- Opening Delimiter -

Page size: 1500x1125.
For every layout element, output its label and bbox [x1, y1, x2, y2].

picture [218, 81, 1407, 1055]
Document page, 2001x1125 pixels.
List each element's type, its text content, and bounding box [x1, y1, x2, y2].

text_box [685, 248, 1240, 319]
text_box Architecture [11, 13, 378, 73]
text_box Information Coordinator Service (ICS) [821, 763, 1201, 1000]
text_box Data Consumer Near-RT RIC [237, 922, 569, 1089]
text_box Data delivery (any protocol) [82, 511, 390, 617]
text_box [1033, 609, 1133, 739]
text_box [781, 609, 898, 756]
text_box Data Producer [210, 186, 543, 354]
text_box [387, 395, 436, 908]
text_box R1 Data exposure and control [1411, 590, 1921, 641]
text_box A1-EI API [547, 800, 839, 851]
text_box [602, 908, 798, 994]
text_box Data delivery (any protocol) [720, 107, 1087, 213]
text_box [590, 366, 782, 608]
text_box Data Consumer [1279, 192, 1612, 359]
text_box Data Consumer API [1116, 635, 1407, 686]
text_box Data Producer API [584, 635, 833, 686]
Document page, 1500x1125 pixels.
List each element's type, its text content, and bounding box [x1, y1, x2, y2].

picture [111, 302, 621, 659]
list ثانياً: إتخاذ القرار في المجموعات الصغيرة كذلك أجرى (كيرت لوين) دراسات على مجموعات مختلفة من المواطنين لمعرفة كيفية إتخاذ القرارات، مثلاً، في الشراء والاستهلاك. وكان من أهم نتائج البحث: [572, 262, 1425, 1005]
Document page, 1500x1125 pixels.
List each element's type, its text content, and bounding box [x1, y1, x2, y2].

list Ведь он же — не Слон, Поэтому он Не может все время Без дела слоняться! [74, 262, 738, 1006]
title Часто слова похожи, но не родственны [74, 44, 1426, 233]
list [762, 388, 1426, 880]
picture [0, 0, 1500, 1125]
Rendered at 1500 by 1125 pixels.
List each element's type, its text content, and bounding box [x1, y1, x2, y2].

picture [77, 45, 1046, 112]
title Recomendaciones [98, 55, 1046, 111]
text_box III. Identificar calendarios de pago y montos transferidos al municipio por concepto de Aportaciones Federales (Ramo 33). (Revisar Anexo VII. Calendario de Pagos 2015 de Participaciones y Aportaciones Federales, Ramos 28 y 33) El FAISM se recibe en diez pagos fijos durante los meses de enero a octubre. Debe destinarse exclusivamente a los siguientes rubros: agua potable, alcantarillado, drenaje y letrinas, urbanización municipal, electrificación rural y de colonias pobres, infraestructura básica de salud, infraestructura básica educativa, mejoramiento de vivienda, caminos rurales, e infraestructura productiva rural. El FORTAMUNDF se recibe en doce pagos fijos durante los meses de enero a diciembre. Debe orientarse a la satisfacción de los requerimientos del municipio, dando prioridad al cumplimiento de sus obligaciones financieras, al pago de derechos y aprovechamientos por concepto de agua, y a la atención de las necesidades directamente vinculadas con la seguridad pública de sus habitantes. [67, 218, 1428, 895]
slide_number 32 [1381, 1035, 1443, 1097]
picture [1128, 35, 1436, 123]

- Closing Delimiter -

* Problem to work on: When the line with "For every layout" is reached in the data above, start copying there, and copy each line exactly until the line with "Document page, 2001x1125 pixels." has been copied; copy nothing else.

* Exercise result:
For every layout element, output its label and bbox [x1, y1, x2, y2].

picture [218, 81, 1407, 1055]
Document page, 2001x1125 pixels.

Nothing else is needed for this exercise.